Somehow this Tom Hanks/Sandra Bullock drama got an Oscar nod for Best Picture. This technically stunning Blu-ray edition of the film makes one wonder how that was possible....
Warner / 129 Minutes / 2011 / Rated PG-13 / Street Date: March 27, 2012
I'll never forget it. My colleagues and I each had $20 on the line for our Academy Award pool, and we were all up early on nominee-announcement morning, chit-chatting on the computer and trash talking like we were participating in a kind of super-dweeb fantasy football league. In any case, among major categories, it was me versus another guy for first place, with the tiebreaker being the number of Best Picture nominees (remember, the Academy said it would be between five and ten). My pick was eight - four icons on the left of the screen, four on the right - and I was thrilled with victory until at the last moment, above Jennifer Lawrence's head comes Extremely Loud and Incredibly Close, impossibly catching a ninth nomination slot.
So it's fair to say that when it came time to actually see the damned movie in theatres, I was biased and grumpy about it - if director Stephen Daldry would like to mail me my twenty bucks, that'd be great - but in the spirit of award-season movie magic, I decided to give the film a shot. The novel it was based upon had received major acclaim, and while Daldry's films haven't totally gotten my blood pumping (I'd call Billy Elliott and The Hours good movies, not excellent ones), this one had a big cast - Tom Hanks, Sandra Bullock, Max von Sydow - and it just might work.
As poignant as its 9/11 tale can be, though, Extremely Loud and Incredibly Close is the kind of cheesy hyper-melodrama that gives Oscar a bad name.

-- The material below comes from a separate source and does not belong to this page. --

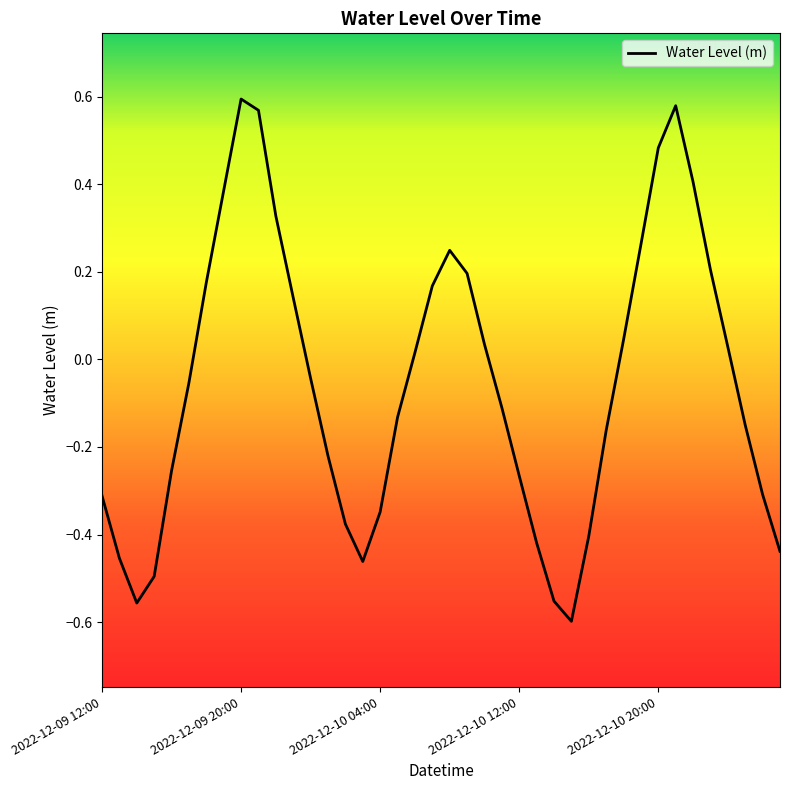

What is the difference between the maximum and minimum values?

1.2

Its framework has potential - a father (Hanks) dies in the attacks, but leaves behind a key for his son (Thomas Horn) who spends the movie figuring out what it unlocks - but the movie never lets its heartbreaking source material take any kind of authentic root. Grossly manipulative and preachy to a fault, Daldry's movie manages to be so treacly that it undermines fine performances (especially Bullock's) that simply crumble under the leaden weight of the movie's bloated sentiments.
I feel like a monster for being so harsh on a movie with such tragic real-life undercurrents to it, but even if there's a nobility within the constructs of Extremely Loud and Incredibly Close, as a movie, it doesn't make much of a case for itself. It's a picture that almost bullies its points across, rather than allowing them to entrance viewers with any kind of subtlety. There's a hushed, reverent pathos in here somewhere, but it's buried under sheets of Hollywood heavy-handedness.